The headline of a recent New York Times article was cause for public alarm: "Half of Doctors Routinely Prescribe Placebos."  A casual glance might have given the impression that doctors dispense sugar pills half the time, but this would be a misreading of the reported finding.  The article followed a research report that appeared in the October 23rd issue of BMJ (formerly the British Medical Journal).  A national survey of 679 U.S. internists and rheumatologists found that half routinely prescribe medication when, in the opinion of the clinician, the benefits "derive from positive patient expectations and not from the physiological mechanism of the treatment itself." This definition goes well beyond our usual notion of a placebo as a fake medication, e.g., a sugar pill or an injection of sterile salt water.  In fact, only two or three percent of the doctors reportedly used these.  Much more commonly the "placebo" consisted of over-the-counter analgesics (painkillers), vitamins, and sometimes antibiotics and sedatives.  Leaving the loaded word "placebo" out of it, half the doctors admitted to offering some treatments purely because they are psychologically comforting to their patients.

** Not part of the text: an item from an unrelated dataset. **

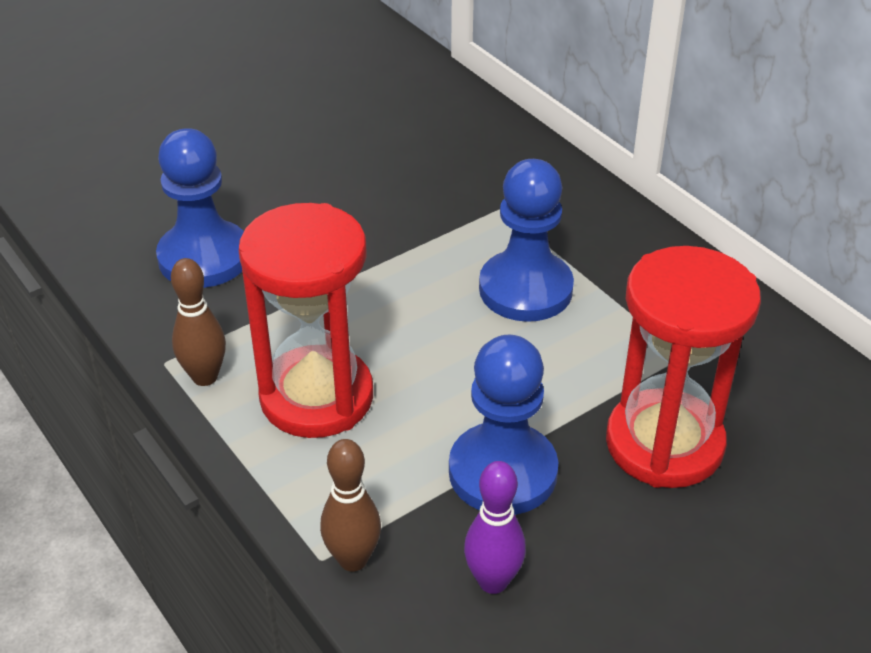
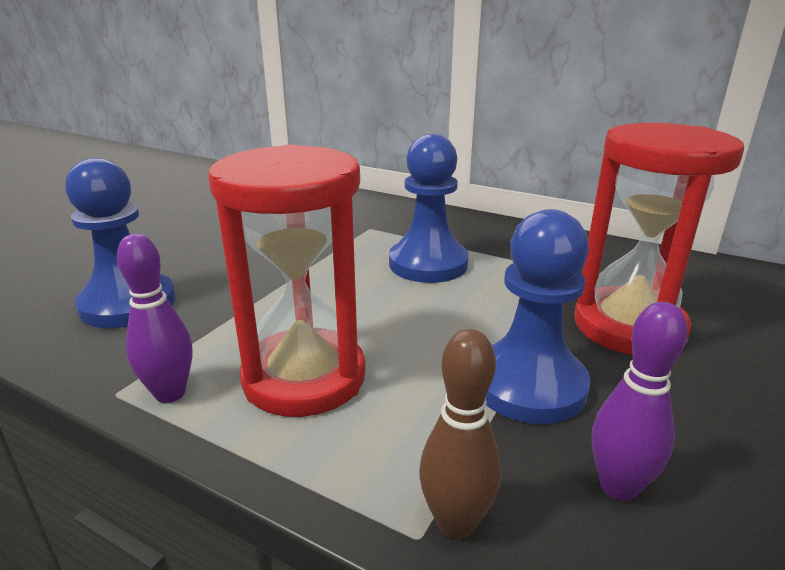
camera: 25 degrees left, 15 degrees down
(205, 377) = (170, 393): brown bowling pin -> purple bowling pin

This nicely illustrates something psychiatrists, and many alternative/complementary healers, have known for a long time: There is no sharp distinction between mind and body.  Each affects the other.  Feeling ill and seeking help are not mechanical processes, like the engine light coming on in one's car.  A doctor's attention and concern can help a patient feel better even if no treatment is given.  Often medications work for no good reason, or fail to work when they "should."  The doctor-patient relationship is a complex dance of expectations and hopes, full of subtle cues and interactions at conscious and unconscious levels.  Western medical science shines a light so bright it can blind us as well as illuminate.  Of course doctors sometimes offer remedies that are primarily psychological.  How could anyone have thought otherwise?

While I have never given anyone a sugar pill, I have often been faced with choosing among several equally acceptable antidepressants for a patient.  The published efficacies, side-effect profiles, and even costs of the medications are essentially the same.  Just as I am about to throw a dart into my mental dartboard to pick one, the patient tells me of a friend who had great success with one of them.  Suddenly the choice is clear.  In such situations I (enthusiastically) prescribe that particular medication due to "positive patient expectations," and not due to "the physiological mechanism of the treatment itself."  To take another example, occasionally patients tell me that plain aspirin or Tylenol helps them sleep.  Who am I to tell them they must be mistaken?

The greatest cliche of medicine, "take two aspirin and call me in the morning," is a testament to this principle in internal medicine, rheumatology, and similar specialties.  If a newspaper headline in 2008 can shock and alarm us over a practice as old as this cliche, Western culture has strayed very far indeed from the essence of healing.